--- Brief ---
Return every line of the data below unchanged and in the same order.

— BEGIN Records for processing —

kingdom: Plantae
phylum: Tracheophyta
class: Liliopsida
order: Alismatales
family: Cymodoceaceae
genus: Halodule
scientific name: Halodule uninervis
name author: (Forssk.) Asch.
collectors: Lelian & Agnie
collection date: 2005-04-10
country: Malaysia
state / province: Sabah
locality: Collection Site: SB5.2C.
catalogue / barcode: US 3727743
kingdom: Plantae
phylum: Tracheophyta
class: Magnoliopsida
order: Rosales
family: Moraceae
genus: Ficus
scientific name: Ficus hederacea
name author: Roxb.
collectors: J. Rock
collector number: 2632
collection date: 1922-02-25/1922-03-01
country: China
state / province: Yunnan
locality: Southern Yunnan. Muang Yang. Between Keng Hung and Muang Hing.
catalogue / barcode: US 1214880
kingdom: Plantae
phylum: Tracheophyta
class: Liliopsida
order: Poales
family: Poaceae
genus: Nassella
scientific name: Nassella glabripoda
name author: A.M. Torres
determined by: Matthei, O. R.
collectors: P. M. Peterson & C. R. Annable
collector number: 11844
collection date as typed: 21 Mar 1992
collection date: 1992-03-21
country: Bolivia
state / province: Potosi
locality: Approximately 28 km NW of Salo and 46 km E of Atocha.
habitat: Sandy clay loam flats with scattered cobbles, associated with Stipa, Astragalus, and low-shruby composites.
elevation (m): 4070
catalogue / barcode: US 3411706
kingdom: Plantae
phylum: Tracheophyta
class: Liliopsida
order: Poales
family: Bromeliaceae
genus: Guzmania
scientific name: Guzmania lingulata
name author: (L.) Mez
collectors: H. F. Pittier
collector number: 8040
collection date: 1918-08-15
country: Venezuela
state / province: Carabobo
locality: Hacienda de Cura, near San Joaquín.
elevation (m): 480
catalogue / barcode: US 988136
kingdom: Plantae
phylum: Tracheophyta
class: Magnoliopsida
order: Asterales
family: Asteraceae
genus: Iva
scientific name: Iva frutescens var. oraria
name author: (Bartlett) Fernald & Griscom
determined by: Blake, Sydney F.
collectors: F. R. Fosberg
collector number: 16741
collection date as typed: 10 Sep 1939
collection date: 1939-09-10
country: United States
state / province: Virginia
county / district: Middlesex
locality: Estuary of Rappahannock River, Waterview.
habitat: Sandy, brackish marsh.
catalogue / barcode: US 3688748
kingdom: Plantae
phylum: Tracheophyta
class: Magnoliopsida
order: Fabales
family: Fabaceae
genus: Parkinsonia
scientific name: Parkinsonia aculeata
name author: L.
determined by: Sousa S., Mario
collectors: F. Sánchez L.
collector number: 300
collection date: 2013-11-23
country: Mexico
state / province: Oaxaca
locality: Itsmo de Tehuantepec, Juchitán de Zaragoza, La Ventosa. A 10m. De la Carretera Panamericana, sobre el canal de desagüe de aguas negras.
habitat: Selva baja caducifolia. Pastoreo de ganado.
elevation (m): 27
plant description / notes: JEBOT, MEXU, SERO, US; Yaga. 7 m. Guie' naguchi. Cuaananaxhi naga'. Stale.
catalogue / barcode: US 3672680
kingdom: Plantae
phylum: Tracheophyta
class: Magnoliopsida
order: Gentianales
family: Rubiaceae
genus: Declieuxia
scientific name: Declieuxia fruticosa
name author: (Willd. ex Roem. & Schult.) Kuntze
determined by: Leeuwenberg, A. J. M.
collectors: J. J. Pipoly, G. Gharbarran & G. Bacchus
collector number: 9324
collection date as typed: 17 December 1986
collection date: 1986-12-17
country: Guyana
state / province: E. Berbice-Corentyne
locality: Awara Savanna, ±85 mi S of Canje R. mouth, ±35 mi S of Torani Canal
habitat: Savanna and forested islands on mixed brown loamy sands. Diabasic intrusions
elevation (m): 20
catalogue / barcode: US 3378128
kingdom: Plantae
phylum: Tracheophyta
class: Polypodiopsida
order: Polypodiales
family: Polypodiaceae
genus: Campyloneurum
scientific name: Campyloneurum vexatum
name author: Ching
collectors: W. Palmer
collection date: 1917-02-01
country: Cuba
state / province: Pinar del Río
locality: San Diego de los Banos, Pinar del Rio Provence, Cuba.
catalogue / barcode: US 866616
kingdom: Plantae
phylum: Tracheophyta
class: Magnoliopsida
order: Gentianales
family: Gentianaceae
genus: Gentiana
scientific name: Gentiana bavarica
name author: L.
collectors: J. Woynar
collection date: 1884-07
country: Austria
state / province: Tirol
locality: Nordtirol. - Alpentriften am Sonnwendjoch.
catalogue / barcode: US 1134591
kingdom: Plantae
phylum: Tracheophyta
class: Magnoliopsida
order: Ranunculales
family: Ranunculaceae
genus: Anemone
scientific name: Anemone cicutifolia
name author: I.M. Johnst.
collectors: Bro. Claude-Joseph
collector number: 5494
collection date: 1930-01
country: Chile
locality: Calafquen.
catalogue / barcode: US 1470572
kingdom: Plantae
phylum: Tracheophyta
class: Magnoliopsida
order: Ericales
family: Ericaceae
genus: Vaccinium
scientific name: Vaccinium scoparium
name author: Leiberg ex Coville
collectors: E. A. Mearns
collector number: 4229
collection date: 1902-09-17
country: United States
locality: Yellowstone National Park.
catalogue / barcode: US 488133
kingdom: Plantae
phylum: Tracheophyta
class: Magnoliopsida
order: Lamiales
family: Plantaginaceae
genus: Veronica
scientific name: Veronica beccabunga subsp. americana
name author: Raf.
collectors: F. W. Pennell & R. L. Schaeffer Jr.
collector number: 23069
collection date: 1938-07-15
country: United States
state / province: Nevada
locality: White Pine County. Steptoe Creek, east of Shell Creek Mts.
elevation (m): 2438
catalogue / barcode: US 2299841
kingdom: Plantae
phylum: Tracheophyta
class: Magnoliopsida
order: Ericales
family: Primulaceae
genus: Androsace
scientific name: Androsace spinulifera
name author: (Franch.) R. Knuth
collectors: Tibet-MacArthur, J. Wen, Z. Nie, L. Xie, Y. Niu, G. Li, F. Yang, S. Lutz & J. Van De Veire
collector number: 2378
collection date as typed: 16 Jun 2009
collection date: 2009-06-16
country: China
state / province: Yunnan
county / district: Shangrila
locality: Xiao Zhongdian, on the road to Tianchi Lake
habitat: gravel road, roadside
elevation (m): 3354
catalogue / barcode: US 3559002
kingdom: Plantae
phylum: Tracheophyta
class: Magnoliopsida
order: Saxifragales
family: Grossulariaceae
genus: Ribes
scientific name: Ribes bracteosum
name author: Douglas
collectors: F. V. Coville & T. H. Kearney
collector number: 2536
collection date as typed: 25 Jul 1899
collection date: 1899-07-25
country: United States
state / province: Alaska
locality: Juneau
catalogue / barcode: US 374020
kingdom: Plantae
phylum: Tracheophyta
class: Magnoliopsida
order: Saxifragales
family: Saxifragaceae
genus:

— END Records for processing —

--- Task solution ---
kingdom: Plantae
phylum: Tracheophyta
class: Liliopsida
order: Alismatales
family: Cymodoceaceae
genus: Halodule
scientific name: Halodule uninervis
name author: (Forssk.) Asch.
collectors: Lelian & Agnie
collection date: 2005-04-10
country: Malaysia
state / province: Sabah
locality: Collection Site: SB5.2C.
catalogue / barcode: US 3727743
kingdom: Plantae
phylum: Tracheophyta
class: Magnoliopsida
order: Rosales
family: Moraceae
genus: Ficus
scientific name: Ficus hederacea
name author: Roxb.
collectors: J. Rock
collector number: 2632
collection date: 1922-02-25/1922-03-01
country: China
state / province: Yunnan
locality: Southern Yunnan. Muang Yang. Between Keng Hung and Muang Hing.
catalogue / barcode: US 1214880
kingdom: Plantae
phylum: Tracheophyta
class: Liliopsida
order: Poales
family: Poaceae
genus: Nassella
scientific name: Nassella glabripoda
name author: A.M. Torres
determined by: Matthei, O. R.
collectors: P. M. Peterson & C. R. Annable
collector number: 11844
collection date as typed: 21 Mar 1992
collection date: 1992-03-21
country: Bolivia
state / province: Potosi
locality: Approximately 28 km NW of Salo and 46 km E of Atocha.
habitat: Sandy clay loam flats with scattered cobbles, associated with Stipa, Astragalus, and low-shruby composites.
elevation (m): 4070
catalogue / barcode: US 3411706
kingdom: Plantae
phylum: Tracheophyta
class: Liliopsida
order: Poales
family: Bromeliaceae
genus: Guzmania
scientific name: Guzmania lingulata
name author: (L.) Mez
collectors: H. F. Pittier
collector number: 8040
collection date: 1918-08-15
country: Venezuela
state / province: Carabobo
locality: Hacienda de Cura, near San Joaquín.
elevation (m): 480
catalogue / barcode: US 988136
kingdom: Plantae
phylum: Tracheophyta
class: Magnoliopsida
order: Asterales
family: Asteraceae
genus: Iva
scientific name: Iva frutescens var. oraria
name author: (Bartlett) Fernald & Griscom
determined by: Blake, Sydney F.
collectors: F. R. Fosberg
collector number: 16741
collection date as typed: 10 Sep 1939
collection date: 1939-09-10
country: United States
state / province: Virginia
county / district: Middlesex
locality: Estuary of Rappahannock River, Waterview.
habitat: Sandy, brackish marsh.
catalogue / barcode: US 3688748
kingdom: Plantae
phylum: Tracheophyta
class: Magnoliopsida
order: Fabales
family: Fabaceae
genus: Parkinsonia
scientific name: Parkinsonia aculeata
name author: L.
determined by: Sousa S., Mario
collectors: F. Sánchez L.
collector number: 300
collection date: 2013-11-23
country: Mexico
state / province: Oaxaca
locality: Itsmo de Tehuantepec, Juchitán de Zaragoza, La Ventosa. A 10m. De la Carretera Panamericana, sobre el canal de desagüe de aguas negras.
habitat: Selva baja caducifolia. Pastoreo de ganado.
elevation (m): 27
plant description / notes: JEBOT, MEXU, SERO, US; Yaga. 7 m. Guie' naguchi. Cuaananaxhi naga'. Stale.
catalogue / barcode: US 3672680
kingdom: Plantae
phylum: Tracheophyta
class: Magnoliopsida
order: Gentianales
family: Rubiaceae
genus: Declieuxia
scientific name: Declieuxia fruticosa
name author: (Willd. ex Roem. & Schult.) Kuntze
determined by: Leeuwenberg, A. J. M.
collectors: J. J. Pipoly, G. Gharbarran & G. Bacchus
collector number: 9324
collection date as typed: 17 December 1986
collection date: 1986-12-17
country: Guyana
state / province: E. Berbice-Corentyne
locality: Awara Savanna, ±85 mi S of Canje R. mouth, ±35 mi S of Torani Canal
habitat: Savanna and forested islands on mixed brown loamy sands. Diabasic intrusions
elevation (m): 20
catalogue / barcode: US 3378128
kingdom: Plantae
phylum: Tracheophyta
class: Polypodiopsida
order: Polypodiales
family: Polypodiaceae
genus: Campyloneurum
scientific name: Campyloneurum vexatum
name author: Ching
collectors: W. Palmer
collection date: 1917-02-01
country: Cuba
state / province: Pinar del Río
locality: San Diego de los Banos, Pinar del Rio Provence, Cuba.
catalogue / barcode: US 866616
kingdom: Plantae
phylum: Tracheophyta
class: Magnoliopsida
order: Gentianales
family: Gentianaceae
genus: Gentiana
scientific name: Gentiana bavarica
name author: L.
collectors: J. Woynar
collection date: 1884-07
country: Austria
state / province: Tirol
locality: Nordtirol. - Alpentriften am Sonnwendjoch.
catalogue / barcode: US 1134591
kingdom: Plantae
phylum: Tracheophyta
class: Magnoliopsida
order: Ranunculales
family: Ranunculaceae
genus: Anemone
scientific name: Anemone cicutifolia
name author: I.M. Johnst.
collectors: Bro. Claude-Joseph
collector number: 5494
collection date: 1930-01
country: Chile
locality: Calafquen.
catalogue / barcode: US 1470572
kingdom: Plantae
phylum: Tracheophyta
class: Magnoliopsida
order: Ericales
family: Ericaceae
genus: Vaccinium
scientific name: Vaccinium scoparium
name author: Leiberg ex Coville
collectors: E. A. Mearns
collector number: 4229
collection date: 1902-09-17
country: United States
locality: Yellowstone National Park.
catalogue / barcode: US 488133
kingdom: Plantae
phylum: Tracheophyta
class: Magnoliopsida
order: Lamiales
family: Plantaginaceae
genus: Veronica
scientific name: Veronica beccabunga subsp. americana
name author: Raf.
collectors: F. W. Pennell & R. L. Schaeffer Jr.
collector number: 23069
collection date: 1938-07-15
country: United States
state / province: Nevada
locality: White Pine County. Steptoe Creek, east of Shell Creek Mts.
elevation (m): 2438
catalogue / barcode: US 2299841
kingdom: Plantae
phylum: Tracheophyta
class: Magnoliopsida
order: Ericales
family: Primulaceae
genus: Androsace
scientific name: Androsace spinulifera
name author: (Franch.) R. Knuth
collectors: Tibet-MacArthur, J. Wen, Z. Nie, L. Xie, Y. Niu, G. Li, F. Yang, S. Lutz & J. Van De Veire
collector number: 2378
collection date as typed: 16 Jun 2009
collection date: 2009-06-16
country: China
state / province: Yunnan
county / district: Shangrila
locality: Xiao Zhongdian, on the road to Tianchi Lake
habitat: gravel road, roadside
elevation (m): 3354
catalogue / barcode: US 3559002
kingdom: Plantae
phylum: Tracheophyta
class: Magnoliopsida
order: Saxifragales
family: Grossulariaceae
genus: Ribes
scientific name: Ribes bracteosum
name author: Douglas
collectors: F. V. Coville & T. H. Kearney
collector number: 2536
collection date as typed: 25 Jul 1899
collection date: 1899-07-25
country: United States
state / province: Alaska
locality: Juneau
catalogue / barcode: US 374020
kingdom: Plantae
phylum: Tracheophyta
class: Magnoliopsida
order: Saxifragales
family: Saxifragaceae
genus:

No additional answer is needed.